Task item A - Which repository maturity metrics does the git history analysis capture, according to the pull request on code complexity and git history metrics below?

Extracted text -
▼

Add advanced code complexity and git history metrics #1

oscarvalenzuelab · 2025-12-09T06:35:30Z

Summary

This PR enhances the cost estimation model with advanced metrics beyond COCOMO and SLOC:

Halstead complexity metrics: Provides automated code complexity measurement (volume, difficulty, effort, estimated bugs)
Git history analysis: Captures repository maturity metrics (commits, contributors, age, releases, bus factor)
Maintainability Index: Calculates Microsoft's Maintainability Index (0-100 scale) combining Halstead volume, cyclomatic complexity, LOC, and comments
New cost multipliers:
- Maturity multiplier (1.0x - 2.5x) based on project age, contributors, and commit count
- Halstead multiplier (0.8x - 1.8x) based on code difficulty
Updated COCOMO II and SLOCCount estimators to incorporate all multipliers
Comprehensive test coverage with 50+ new tests (87 total, all passing)

Problem Solved

The previous model significantly underestimated costs for mature, complex projects (e.g., ReactJS estimated at only $16K). These new metrics account for:

Project scale and organizational complexity
Code complexity beyond basic SLOC
Historical development patterns
Maintainability factors

Test Plan

All 87 tests passing
Unit tests for Halstead analyzer (8 tests)
Unit tests for git history analyzer (9 tests)
Unit tests for maintainability calculator (10 tests)
Unit tests for new multipliers (13 tests)
Updated COCOMO estimator tests (7 tests)
End-to-end integration tests (4 tests)
Existing tests remain passing

Enhance cost estimation with additional metrics beyond COCOMO and SLOC: - Add Halstead complexity metrics (volume, difficulty, effort, bugs) - Add git history analysis (commits, contributors, age, releases, bus factor) - Add Maintainability Index calculation (Microsoft's formula) - Add maturity multiplier based on project age and scale - Add Halstead-based complexity multiplier - Update COCOMO estimator to incorporate all new multipliers - Add comprehensive unit tests for all new analyzers - Add end-to-end integration tests These metrics provide more accurate cost estimates for mature projects by accounting for repository history, code complexity, and maintainability.

Extend Halstead complexity metrics to support 12 programming languages beyond Python, using tree-sitter for universal AST parsing: - Add tree-sitter and tree-sitter-languages dependencies - Pin tree-sitter to 0.21.x for compatibility - Implement language detection via file extensions - Add operator/operand type mappings for each language - JavaScript, TypeScript, Java, C, C++, C#, Go, Rust, PHP, Ruby, Swift - Maintain graceful fallback to Python AST when tree-sitter unavailable - Add 7 new multi-language test cases - Language detection tests - JavaScript, TypeScript, Java, Go, Rust file analysis tests - Multi-language directory analysis tests - Fix test for invalid syntax (tree-sitter is resilient to errors) - Update CHANGELOG with multi-language feature details All 94 tests passing with improved language coverage.

▲

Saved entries
▼

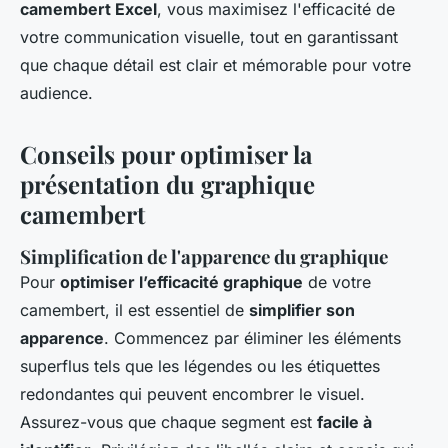
camembert Excel
, vous maximisez l'efficacité de
votre communication visuelle, tout en garantissant
que chaque détail est clair et mémorable pour votre
audience.
Conseils pour optimiser la
présentation du graphique
camembert
Simplification de l'apparence du graphique
Pour
optimiser l’efficacité graphique
de votre
camembert, il est essentiel de
simplifier son
apparence
. Commencez par éliminer les éléments
superflus tels que les légendes ou les étiquettes
redondantes qui peuvent encombrer le visuel.
Assurez-vous que chaque segment est
facile à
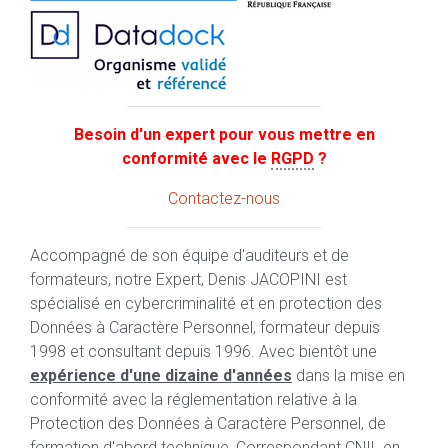
Besoin d'un expert pour vous mettre en
conformité avec le
RGPD
?
Contactez-nous
Accompagné de son équipe d'auditeurs et de
formateurs, notre Expert, Denis JACOPINI est
spécialisé en cybercriminalité et en protection des
Données à Caractère Personnel, formateur depuis
1998 et consultant depuis 1996. Avec bientôt une
expérience d'une dizaine d'années
dans la mise en
conformité avec la réglementation relative à la
Protection des Données à Caractère Personnel, de
formation d'abord technique, Correspondant CNIL en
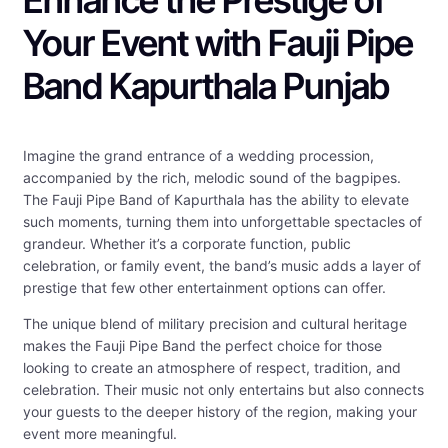
Enhance the Prestige of
Your Event with Fauji Pipe
Band Kapurthala Punjab
Imagine the grand entrance of a wedding procession,
accompanied by the rich, melodic sound of the bagpipes.
The Fauji Pipe Band of Kapurthala has the ability to elevate
such moments, turning them into unforgettable spectacles of
grandeur. Whether it’s a corporate function, public
celebration, or family event, the band’s music adds a layer of
prestige that few other entertainment options can offer.
The unique blend of military precision and cultural heritage
makes the Fauji Pipe Band the perfect choice for those
looking to create an atmosphere of respect, tradition, and
celebration. Their music not only entertains but also connects
your guests to the deeper history of the region, making your
event more meaningful.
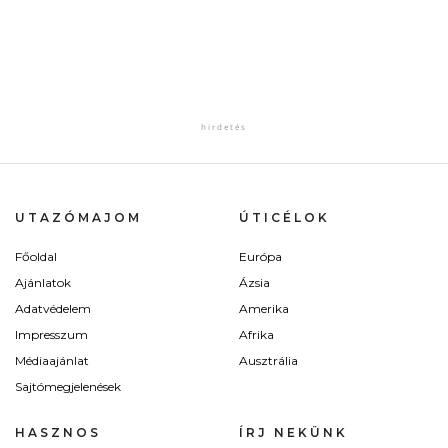
UTAZÓMAJOM
ÚTICÉLOK
Főoldal
Európa
Ajánlatok
Ázsia
Adatvédelem
Amerika
Impresszum
Afrika
Médiaajánlat
Ausztrália
Sajtómegjelenések
HASZNOS
ÍRJ NEKÜNK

▲

Task item B - Can you arrange the lines of the Saved entries as a numbered list, beginning at the line that contains "Enhance the Prestige of" and ending with the last line of the Saved entries? Leave out blank lines and the pictures.

Output A -
- Commits
- Contributors
- Age
- Releases
- Bus factor

Output B -
1. Enhance the Prestige of
2. Your Event with Fauji Pipe
3. Band Kapurthala Punjab
4. Imagine the grand entrance of a wedding procession,
5. accompanied by the rich, melodic sound of the bagpipes.
6. The Fauji Pipe Band of Kapurthala has the ability to elevate
7. such moments, turning them into unforgettable spectacles of
8. grandeur. Whether it’s a corporate function, public
9. celebration, or family event, the band’s music adds a layer of
10. prestige that few other entertainment options can offer.
11. The unique blend of military precision and cultural heritage
12. makes the Fauji Pipe Band the perfect choice for those
13. looking to create an atmosphere of respect, tradition, and
14. celebration. Their music not only entertains but also connects
15. your guests to the deeper history of the region, making your
16. event more meaningful.
17. UTAZÓMAJOM
18. ÚTICÉLOK
19. Főoldal
20. Európa
21. Ajánlatok
22. Ázsia
23. Adatvédelem
24. Amerika
25. Impresszum
26. Afrika
27. Médiaajánlat
28. Ausztrália
29. Sajtómegjelenések
30. HASZNOS
31. ÍRJ NEKÜNK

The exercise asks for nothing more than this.